Social Engagement: High
What’s What: There’s something out there for anyone who wants to learn a craft — woodworking, weaving, pottery, quilting, painting and more. You don’t need permission to get crafty!
Amava Take: We aren’t making this up just because crafting is fun. Participating in the arts has positive cognitive, social and emotional benefits. If you’ve always wanted to learn to be a builder or a maker, do it! Not only are there many ways to learn these skills and join groups of enthusiasts, there are people who enjoy their crafts so much they want to teach them to others in formal and informal settings. We know, because they’ve told us.
From the Front Lines:
What kinds of people enjoy tactile, fine and industrial arts?
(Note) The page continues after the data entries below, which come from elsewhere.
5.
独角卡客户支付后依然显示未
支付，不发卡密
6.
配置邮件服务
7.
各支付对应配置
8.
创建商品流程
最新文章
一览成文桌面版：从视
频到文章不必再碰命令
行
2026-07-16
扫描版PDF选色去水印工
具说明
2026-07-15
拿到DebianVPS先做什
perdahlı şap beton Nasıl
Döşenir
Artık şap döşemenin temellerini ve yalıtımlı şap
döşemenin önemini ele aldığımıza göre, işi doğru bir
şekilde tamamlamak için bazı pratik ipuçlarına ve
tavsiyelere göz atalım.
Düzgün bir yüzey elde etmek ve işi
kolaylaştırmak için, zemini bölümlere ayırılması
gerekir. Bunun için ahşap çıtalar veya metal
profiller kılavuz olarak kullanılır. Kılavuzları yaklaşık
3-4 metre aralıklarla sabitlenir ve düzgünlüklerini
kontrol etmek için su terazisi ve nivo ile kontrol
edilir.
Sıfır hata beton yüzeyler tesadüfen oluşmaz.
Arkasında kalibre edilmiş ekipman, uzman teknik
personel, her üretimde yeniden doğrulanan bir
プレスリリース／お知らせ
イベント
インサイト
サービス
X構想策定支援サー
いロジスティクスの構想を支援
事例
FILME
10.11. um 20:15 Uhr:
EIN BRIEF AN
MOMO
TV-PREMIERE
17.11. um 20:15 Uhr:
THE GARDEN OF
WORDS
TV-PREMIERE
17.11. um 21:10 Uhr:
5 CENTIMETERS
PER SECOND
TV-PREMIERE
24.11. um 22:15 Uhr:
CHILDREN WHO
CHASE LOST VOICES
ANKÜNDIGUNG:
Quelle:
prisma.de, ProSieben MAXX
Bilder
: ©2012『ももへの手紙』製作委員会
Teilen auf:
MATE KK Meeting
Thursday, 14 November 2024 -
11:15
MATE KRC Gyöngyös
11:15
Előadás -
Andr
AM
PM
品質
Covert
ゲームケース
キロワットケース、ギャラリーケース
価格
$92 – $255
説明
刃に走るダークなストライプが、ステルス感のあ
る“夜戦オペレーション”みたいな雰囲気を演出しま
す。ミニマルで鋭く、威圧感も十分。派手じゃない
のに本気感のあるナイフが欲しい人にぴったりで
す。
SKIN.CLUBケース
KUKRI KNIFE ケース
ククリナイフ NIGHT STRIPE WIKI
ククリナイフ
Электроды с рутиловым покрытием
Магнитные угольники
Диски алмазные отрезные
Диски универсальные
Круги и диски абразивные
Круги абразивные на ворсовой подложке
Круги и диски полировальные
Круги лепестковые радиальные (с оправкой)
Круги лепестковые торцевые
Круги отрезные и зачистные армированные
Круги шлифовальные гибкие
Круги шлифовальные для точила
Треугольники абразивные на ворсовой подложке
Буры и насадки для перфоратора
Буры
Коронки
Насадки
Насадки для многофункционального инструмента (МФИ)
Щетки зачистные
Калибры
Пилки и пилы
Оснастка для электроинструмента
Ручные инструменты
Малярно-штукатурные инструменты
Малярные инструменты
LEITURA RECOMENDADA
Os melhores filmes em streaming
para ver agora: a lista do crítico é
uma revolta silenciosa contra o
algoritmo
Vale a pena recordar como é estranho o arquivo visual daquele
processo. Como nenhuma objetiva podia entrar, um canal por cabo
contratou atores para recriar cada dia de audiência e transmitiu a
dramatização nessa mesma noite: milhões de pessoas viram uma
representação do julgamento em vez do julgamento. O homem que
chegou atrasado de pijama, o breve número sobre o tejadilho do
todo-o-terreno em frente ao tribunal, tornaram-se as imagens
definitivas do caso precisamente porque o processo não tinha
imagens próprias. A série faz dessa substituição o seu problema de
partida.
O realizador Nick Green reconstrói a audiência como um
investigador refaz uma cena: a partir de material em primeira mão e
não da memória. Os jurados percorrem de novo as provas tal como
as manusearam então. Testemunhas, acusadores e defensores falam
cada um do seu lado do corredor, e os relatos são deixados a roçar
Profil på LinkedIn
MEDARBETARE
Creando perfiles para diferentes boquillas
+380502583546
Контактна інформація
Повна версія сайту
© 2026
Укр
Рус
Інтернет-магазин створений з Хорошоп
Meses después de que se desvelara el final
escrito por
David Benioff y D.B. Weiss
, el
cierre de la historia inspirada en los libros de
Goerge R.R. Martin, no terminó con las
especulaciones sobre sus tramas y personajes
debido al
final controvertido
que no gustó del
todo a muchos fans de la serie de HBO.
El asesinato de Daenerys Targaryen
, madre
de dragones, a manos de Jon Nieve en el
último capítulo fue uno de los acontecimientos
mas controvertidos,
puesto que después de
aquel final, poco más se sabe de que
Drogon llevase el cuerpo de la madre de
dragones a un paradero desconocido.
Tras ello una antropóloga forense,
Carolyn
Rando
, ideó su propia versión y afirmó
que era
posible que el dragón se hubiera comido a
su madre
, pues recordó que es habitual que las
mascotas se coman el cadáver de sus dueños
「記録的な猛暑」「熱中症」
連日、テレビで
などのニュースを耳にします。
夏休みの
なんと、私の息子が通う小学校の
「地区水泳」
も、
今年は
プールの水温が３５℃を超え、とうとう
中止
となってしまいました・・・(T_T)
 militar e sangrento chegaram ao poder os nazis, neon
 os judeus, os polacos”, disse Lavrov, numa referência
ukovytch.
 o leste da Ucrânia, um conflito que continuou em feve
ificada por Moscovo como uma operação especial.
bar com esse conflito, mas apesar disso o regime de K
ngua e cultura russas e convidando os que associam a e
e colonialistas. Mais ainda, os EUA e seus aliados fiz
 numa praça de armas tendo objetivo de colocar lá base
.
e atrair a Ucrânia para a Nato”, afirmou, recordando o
All kinds of people. There’s something elemental and human about working with your hands.
Any tips for first-timers to make it a productive and fulfilling experience?
Try out different classes or groups and stay open to alternatives.
What if I want to teach or start my own group in my community?
Awesome! Go to your My Amava page and try a Go Local listing to get you started.
From the Trenches:
What’s the most satisfying part of learning a new craft?
It’s so fun to get to know other enthusiasts. There’s no competition, it’s just a way to bond with others over mutual interests.
How would you describe the hard parts?
If losing track of time and realizing you missed lunch because you were so obsessed counts, I guess it could be seen as a hard part. But, really, it’s fantastic to be so immersed.
What surprised you the most about the experience?
I had no idea there were so many people as curious about creating as I am.
Special Requirements: Zero. Zip. Zilch.
Finding a Position: If it’s woodworking that you’re interested in, try this free online course. If you enjoy it, look for the nearest Maker space or community organization that gives classes near you. If you’re all about clay, here’s a listing of the best places across the country to give it a try. Are you a dream weaver type? There are some renowned weaving schools across the country and you can also start online. Join a quilting circle, take a painting class or learn to knit. Check out this cool all-things-crafts website if you’re not sure what to try first. Make things yourself!